Торопится Валентина к конторе, сердце заходится. Об одном молит про себя: лишь бы Володька, чернявенький да бравенький милиционер, на месте оказался. Он свой, местный, поймет и поможет. Участковым служил здесь, пока в райцентр не перевели. Последней опоры лишили. Один он выручал, как беда приспеет — впадет дочка в буйство, — сейчас же Валентина бежит к нему: помогай. А он безотказный — надо так надо.
В избу войдет, фуражку на гвоздик пристроит, сапоги тряпкой обмахнет, руки сполоснет и чуб казацкий расчешет. Постучит в запертую снаружи дверь светелки.
— Натаха, бравая деваха, на мне красная рубаха, отчего прячешься от меня!
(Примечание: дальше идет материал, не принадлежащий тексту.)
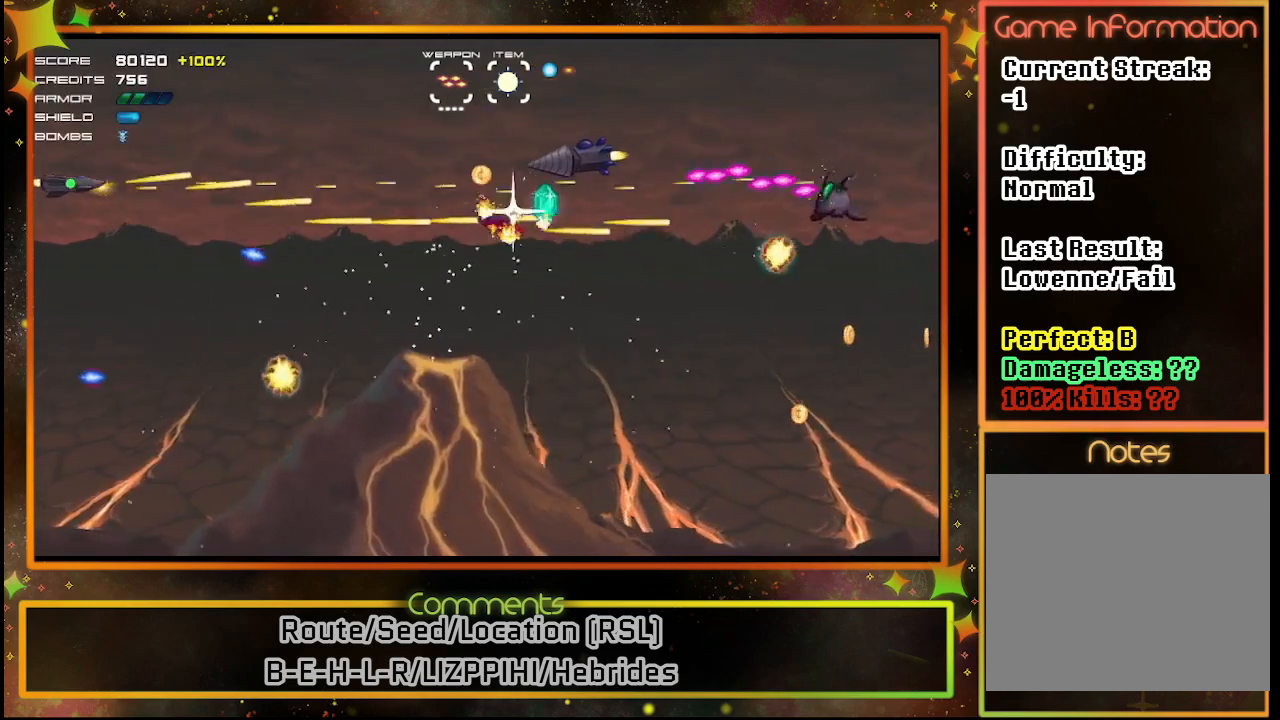
{"buttons": ["SQUARE", "DPAD_UP"], "left_stick": "center", "events": [[183, "DPAD_LEFT", "down"], [400, "DPAD_UP", "down"], [417, "DPAD_LEFT", "up"]]}
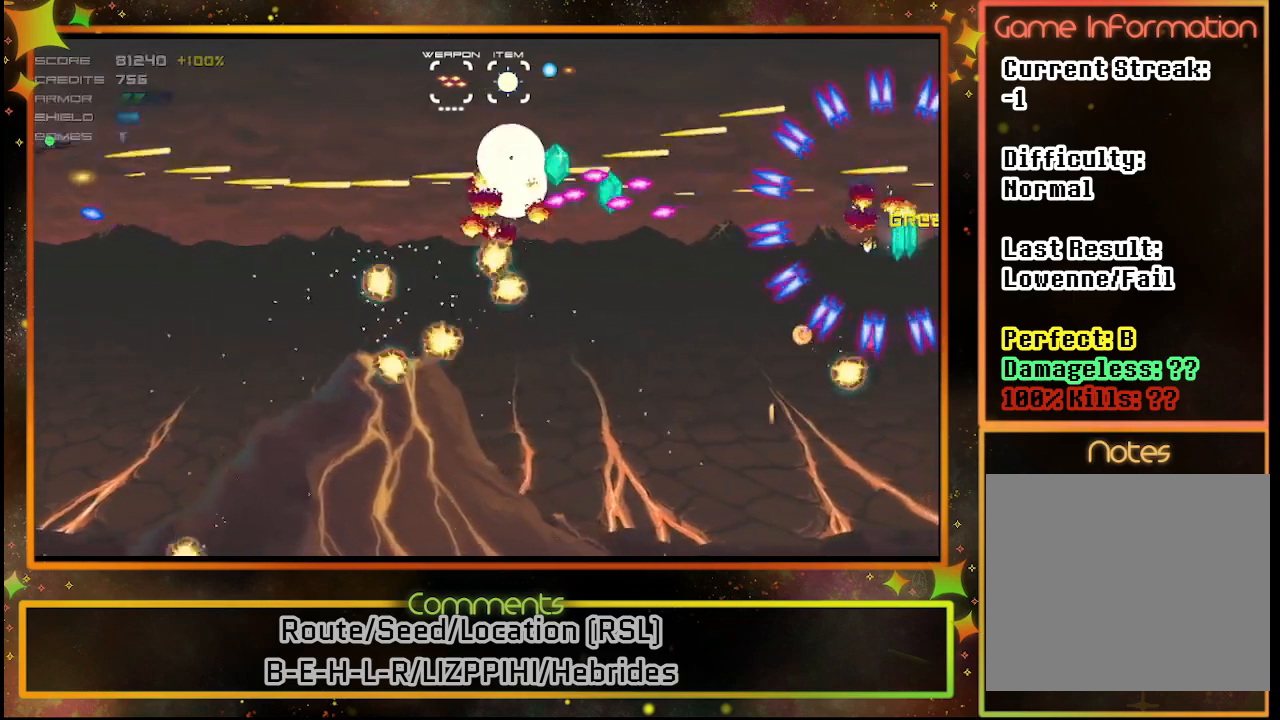
{"buttons": ["DPAD_DOWN"], "left_stick": "center", "events": [[17, "SQUARE", "up"], [33, "DPAD_RIGHT", "down"], [100, "DPAD_UP", "up"], [167, "DPAD_DOWN", "down"], [183, "DPAD_RIGHT", "up"]]}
За дверью — радостный визг, шуршанье, стукоток босых пяток. А секунду назад по комнате стулья летали и шторки рвались.
— Счас схвачу, защекочу! — кричит ей и делает вид, что рвет ручку двери.
В светелке еще пуще суматоха поднимается. Будто там не одна Наталья носится, а целый табунок подружек. Наконец, установится тишина — знак, что можно войти. Володька шасть за порог, а дочка уж ему навстречу павой выступает. В белом выпускном платье, в новых туфлях, с бантом на голове, теперь уже коротко стриженной. И вся светится, дуреха, как невеста на выданье. И куда только дурь девается. Валентина, когда ее впервые такой увидела, слезами облилась. Не было на деревне девки краше, не было смышленее, да все — и ум, и красу окаянная болезнь смыла.
У Натальи платье мято, туфли на босу ногу и пряжки не застегнуты, бант набекрень. Смех и грех. А Володьке хоть бы что, хохотнет, выслушав ее тарабарщину, и сам ввернет чепуховое словцо. В разговор свой родителей не допускают, лопочут будто два басурмана. И такое в эти минуты между ними согласие.
Валентине всегда непонятно было, откуда берется в человеке такое понимание, такое душевное равновесие. Родные мать и отец не знают, как с убогой обходиться, а ему никакого труда. Прямо лекарь. Ну да Володька — парень сердцем чистый. Недаром Наталья ни на кого другого и не взглянет. Случится, обознается, вопьется глазами в окно, забормочет, а разглядит и погаснет. Уйдет в свою комнату, уставится в пустой угол и сидит. О чем думает?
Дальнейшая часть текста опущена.